All
I am encountering the following out-of-memory error during the reduce phase of a large job.
Map output copy failure : java.lang.OutOfMemoryError: Java heap space
at org.apache.hadoop.mapred.ReduceTask$ReduceCopier$MapOutputCopier.shuffleInMemory(ReduceTask.java:1669)
at org.apache.hadoop.mapred.ReduceTask$ReduceCopier$MapOutputCopier.getMapOutput(ReduceTask.java:1529)
at org.apache.hadoop.mapred.ReduceTask$ReduceCopier$MapOutputCopier.copyOutput(ReduceTask.java:1378)
at org.apache.hadoop.mapred.ReduceTask$ReduceCopier$MapOutputCopier.run(ReduceTask.java:1310)

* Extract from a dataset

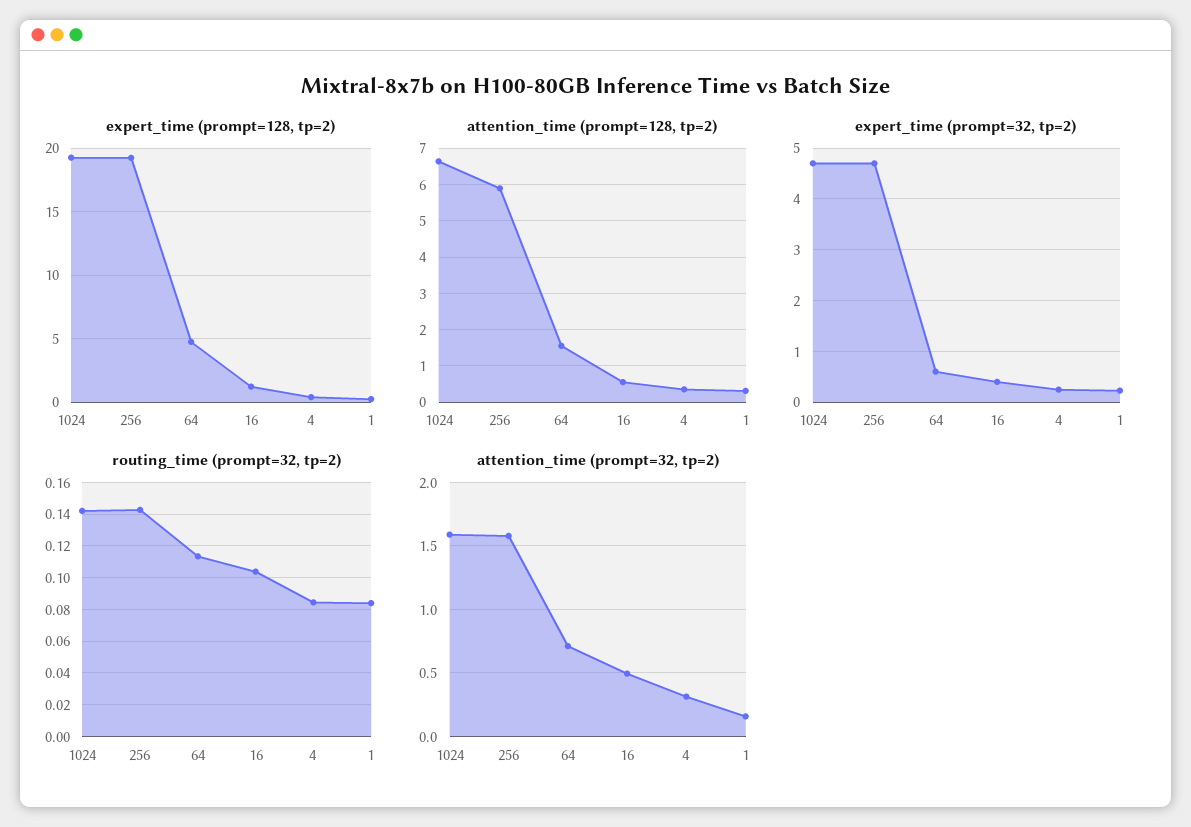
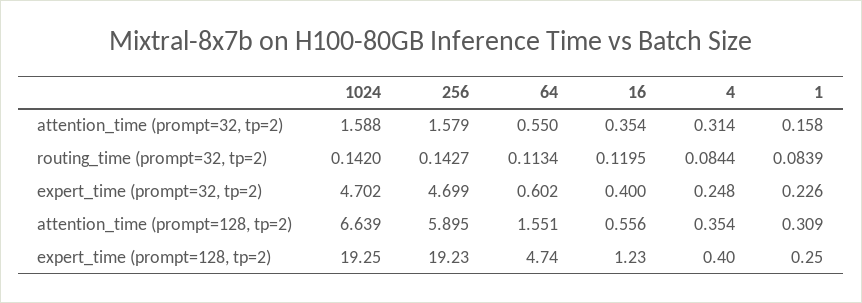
routing_time (prompt=32, tp=2), 16: 0.105 -> 0.1195
attention_time (prompt=32, tp=2), 64: 0.7 -> 0.55
attention_time (prompt=32, tp=2), 16: 0.5 -> 0.354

I tried increasing the memory available using mapped.child.java.opts but that only helps a little. The reduce task eventually fails again. Here are some relevant job configuration details:
1. The input to the mappers is about 2.5 TB (LZO compressed). The mappers filter out a small percentage of the input ( less than 1%).
2. I am currently using 12 reducers and I can't increase this count by much to ensure availability of reduce slots for other users.
3. mapred.child.java.opts --> -Xms512M -Xmx1536M -XX:+UseSerialGC
4. mapred.job.shuffle.input.buffer.percent --> 0.70
5. mapred.job.shuffle.merge.percent --> 0.66
6. mapred.inmem.merge.threshold --> 1000
7. I have nearly 5000 mappers which are supposed to produce LZO compressed outputs. The logs seem to indicate that the map outputs range between 0.3G to 0.8GB.
Does anything here seem amiss? I'd appreciate any input of what settings to try. I can try different reduced values for the input buffer percent and the merge percent. Given that the job runs for about 7-8 hours before crashing, I would like to make some informed choices if possible.
Thanks.
~ Niranjan.